Sahel and his colleagues recognized that the optogenetic proteins currently in use at the time were not sensitive enough. They couldn’t produce a visible image from the sort of ordinary light that normally enters the eye.
But the team could not beam amplified light into the patient’s eye because the intensity would destroy the delicate retinal tissue. So, they chose an optogenetic protein that’s sensitive only to amber light. The longer wavelength of red light is easier on the eye than the more energetic blue light typically used for optogenetic research.
The patient was also fitted with a pair of custom-made goggles. The specially engineered goggles detect changes in ambient light intensity and project corresponding light pulses onto the patient’s retina.
The light pulses were designed to activate the patient’s retinal ganglion cells, which have been turned into receptor cells by an injection of a viral vector containing that amber light-sensitive protein, known as ChrimsonR.

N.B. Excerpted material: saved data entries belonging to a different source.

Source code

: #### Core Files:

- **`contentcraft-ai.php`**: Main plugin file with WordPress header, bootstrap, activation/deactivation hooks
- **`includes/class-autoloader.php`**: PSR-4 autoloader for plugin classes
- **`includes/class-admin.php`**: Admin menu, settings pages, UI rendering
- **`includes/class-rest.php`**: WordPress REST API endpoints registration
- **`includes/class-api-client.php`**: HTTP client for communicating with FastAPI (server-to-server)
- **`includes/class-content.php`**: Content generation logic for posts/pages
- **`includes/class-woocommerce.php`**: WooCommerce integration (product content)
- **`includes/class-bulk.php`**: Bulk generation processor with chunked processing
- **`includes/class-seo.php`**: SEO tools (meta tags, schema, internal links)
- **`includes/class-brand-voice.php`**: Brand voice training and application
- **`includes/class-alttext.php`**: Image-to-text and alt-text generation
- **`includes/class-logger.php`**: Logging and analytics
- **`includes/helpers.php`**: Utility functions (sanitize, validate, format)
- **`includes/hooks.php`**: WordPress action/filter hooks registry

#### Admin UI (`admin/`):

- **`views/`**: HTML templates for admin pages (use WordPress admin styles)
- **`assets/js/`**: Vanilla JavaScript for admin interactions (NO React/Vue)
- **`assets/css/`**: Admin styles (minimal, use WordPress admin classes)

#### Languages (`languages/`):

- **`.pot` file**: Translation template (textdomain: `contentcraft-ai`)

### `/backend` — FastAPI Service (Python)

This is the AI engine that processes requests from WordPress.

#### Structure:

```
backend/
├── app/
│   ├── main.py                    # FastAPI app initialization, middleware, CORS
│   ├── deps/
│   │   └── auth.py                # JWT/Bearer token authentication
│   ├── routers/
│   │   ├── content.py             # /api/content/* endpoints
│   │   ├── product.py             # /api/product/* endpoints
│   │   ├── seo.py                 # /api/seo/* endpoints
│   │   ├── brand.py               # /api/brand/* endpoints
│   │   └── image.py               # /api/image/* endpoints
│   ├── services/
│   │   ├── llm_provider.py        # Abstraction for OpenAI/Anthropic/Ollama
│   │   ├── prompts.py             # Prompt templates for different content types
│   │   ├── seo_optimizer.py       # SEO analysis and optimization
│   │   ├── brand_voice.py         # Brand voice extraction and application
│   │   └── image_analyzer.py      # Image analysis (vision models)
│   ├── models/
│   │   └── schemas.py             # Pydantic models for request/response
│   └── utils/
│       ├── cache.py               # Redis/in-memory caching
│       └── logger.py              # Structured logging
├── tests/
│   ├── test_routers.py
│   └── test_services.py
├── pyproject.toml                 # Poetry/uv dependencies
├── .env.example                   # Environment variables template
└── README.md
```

The patient’s training with the goggles began nearly five months after the injection. The delay gave the ChrimsonR protein time to work its transformative magic on his ganglion cells.
Seven months later, the blind patient began reporting signs of visual improvement
With the aid of the goggles, his optogenetically enhanced vision allowed him to consistently locate, touch, and count objects placed on a white table in front of him.
What is the goal of optogenetics?
The goal is a future full of secular miracles. It’s going to be a long time, a time filled with dedicated and dogged medical, scientific, and bioengineering endeavors, before the Parisian patient, or any other currently blind person, regains enough optical control to read a book, drive a car, or visually identify a loved one.
But such endeavors are occurring so frequently now that they are becoming commonplace. Even though it may take a lot of time, the scientific miracles will continue to proliferate. The deaf shall hear, the lame shall walk, and the blind shall see. The age of miracles has just begun.